Trudne tory i trudne warunki pozwalają zabłysnąć najlepszym kierowcom, ale potrafią też łatwo doprowadzić do błędu. Kto tym razem zgarnie komplet punktów od sędziów?

Dla przypomnienia - skala ocen to od 0 do 10, a pod uwagę bierzemy cały weekend, choć najważniejsza jest oczywiście niedziela. Przy nazwiskach widoczna jest średnia trzech ocen, a w tabeli są wszystkie od każdego z nas.

Mercedes

Hamilton - 10
Trudno byłoby o czymkolwiek dyskutować. Doskonałe kwalifikacje, doskonały wyścig, zyskanie 3 sekund przewagi nad Strollem na pierwszym okrążeniu, absolutna perfekcja i 8. zwycięstwo na Hungaroringu, przy jednoczesnym wywalczeniu 90 Pole Position w karierze. Kolejny podręcznikowy weekend dominacji zwieńczony najszybszym okrążeniem. 

Bottas - 7,3
Bardzo dobre kwalifikacje, w których zabrakło tak niewiele, żeby dogonić Lewisa. Kiepski start i spokojne odzyskiwanie pozycji, nie ryzykując przy tym zbyt wiele. W końcówce szaleńcza pogoń za Maxem Verstappenem, w której zabrakło jednego okrążenia, żeby wyprzedzić Holendra. Naprawdę dobry weekend Valtteriego, niestety przez problemy na starcie bez szans na walkę z Hamiltonem.

Red Bull

Mechanicy - 10
To nie kierowcy, ale co z tego? Zasłużyli.

Verstappen - 7,6
Bardzo przeciętne kwalifikacje i dopiero 7. pozycja startowa, a do tego błąd na okrążeniu wyjazdowym. Co z tego, skoro po błyskawicznej interwencji mechaników Max wystrzelił do przodu i przebił się na 2. lokatę, bez problemu radząc sobie z szaleńczą pogonią Valtterego Bottasa pod sam koniec. Holender był wyraźnie wolniejszy od Lewisa, ale dzięki temu, że jakkolwiek dbał o opony, stanął na średnim stopniu podium.

Albon - 5,6
Słabe kwalifikacje, ciągłe problemy z balansem i trudności ze skonfigurowaniem tegorocznego bolidu. Alex Albon skarżył się na zachowanie maszyny już podczas treningów. Do wyścigu ruszał z 13. pola i przebijał się naprzód, wykorzystując problemy rywali i chaos wywołany szybkim zjazdem całej stawki do boksów już na początku wyścigu. Finalnie 5. miejsce i poprawny wyścig na koncie tajskiego kierowcy.

---

Proszę kontynuować tekst o ocenach kierowców, zaczynając zaraz po jego ostatnim zdaniu. Zapisy to osobny materiał, niezwiązany z tekstem o ocenach kierowców.

---

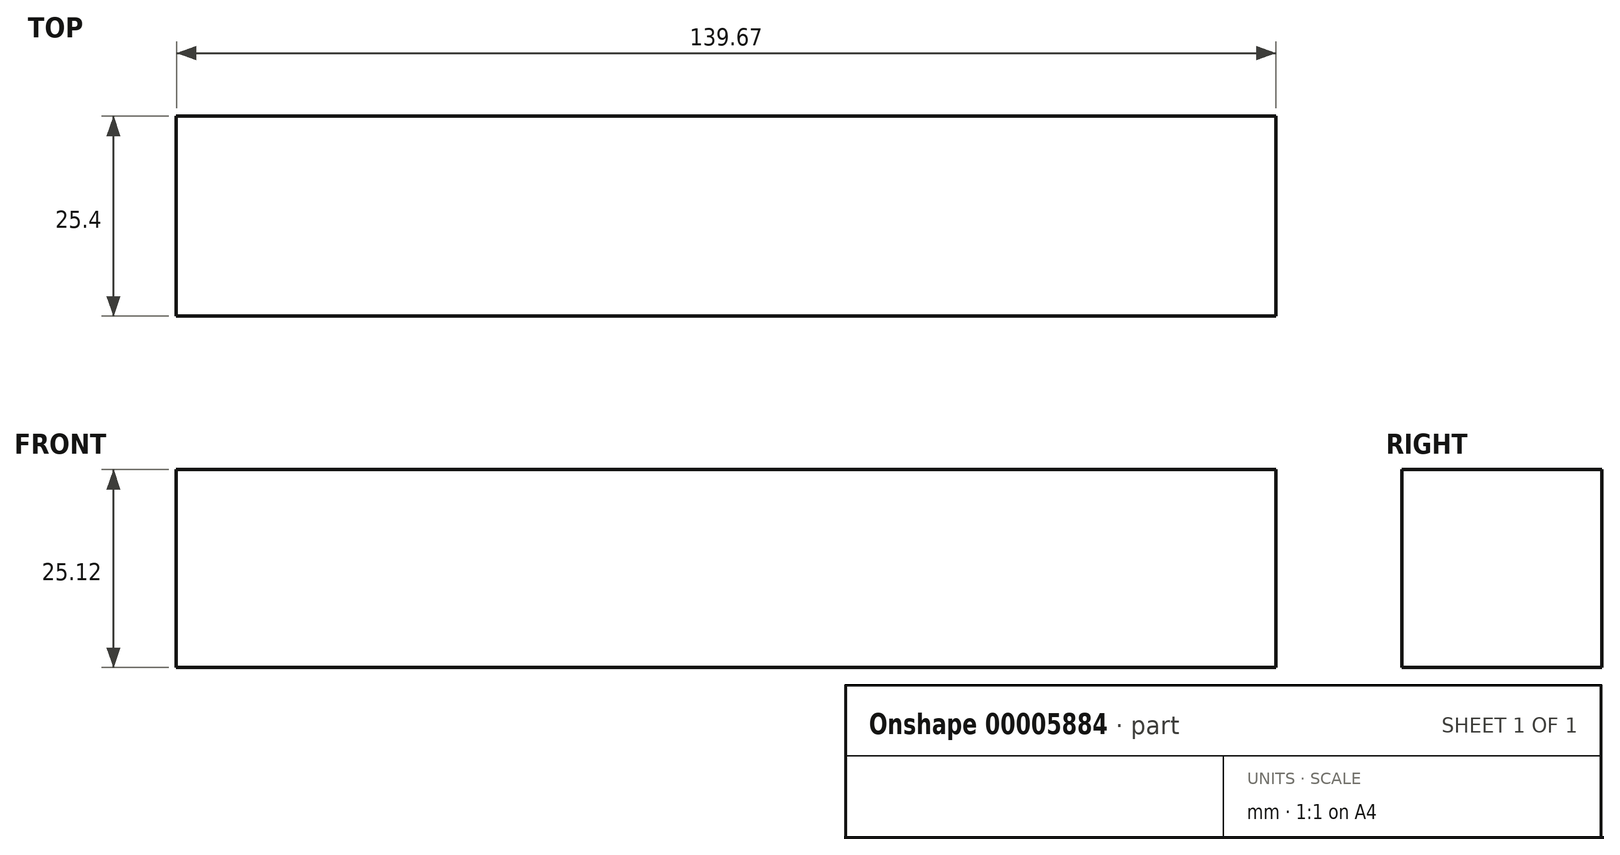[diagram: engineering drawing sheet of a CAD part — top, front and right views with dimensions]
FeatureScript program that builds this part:
annotation { "Feature Type Name" : "Feature", "Feature Type Description" : "" }
export const myFeature = defineFeature(function(context is Context, id is Id, definition is map)
    precondition{}
    {
        {
            var Q0;
            Q0=qCreatedBy(makeId("Front.planeOp"),FACE);
            var sketch = newSketch(context, id + "F0", { "sketchPlane" : qUnion([Q0])});
            skLineSegment(sketch, "E0.bottom", {"start": v(-67.92, -3.15) * mm, "end": v(71.75, -3.15) * mm});
            skLineSegment(sketch, "E0.top", {"start": v(-67.92, -28.27) * mm, "end": v(71.75, -28.27) * mm});
            skLineSegment(sketch, "E0.left", {"start": v(-67.92, -3.15) * mm, "end": v(-67.92, -28.27) * mm});
            skLineSegment(sketch, "E0.right", {"start": v(71.75, -3.15) * mm, "end": v(71.75, -28.27) * mm});
            skSolve(sketch);
        }
        {
            var Q0;
            Q0 = qSketchRegion(id + "F0", true);
            extrude(context, id + "F1", {"entities" : qUnion([Q0]), "depth" : 25.4 * mm});
        }
    });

---

**Odpowiedź**
Ferrari

Leclerc - 5,3
Robił co mógł, ale po starcie z 6. pola sporo stracił na błędnej taktyce Ferrari. Deszcz nie nadchodził, a opony w bolidzie Leclerca nie trzymały. W końcówce nie udało mu się obronić przed atakami Carlosa Sainza i w konsekwencji wypadł z czołowej dziesiątki. Seb był lepszy.

Vettel - 7,6
Przyzwoite kwalifikacje, biorąc pod uwagę obecną formę Ferrari. W wyścigu przytomne sugerowanie inżynierowi zmiany taktyki i zamontowanie pośrednich opon. Dzięki temu Seb dowiózł 6. pozycję, co wydaje się dokładnie tym, czego możemy w tym roku oczekiwać od kierowców z Maranello.


McLaren

Sainz - 4,6
Niewielka strata do Norrisa w kwalifikacjach, odnalezienie w wyścigu regularnego i równego tempa, a przede wszystkim przetrwanie kolizji z Nicholasem Latifim, którego wypuszczono ze stanowiska serwisowego wprost pod koła McLarena. Słabe tempo pomarańczowej ekipy w ten weekend, ale Carlosowi udało się dowieźć punkty.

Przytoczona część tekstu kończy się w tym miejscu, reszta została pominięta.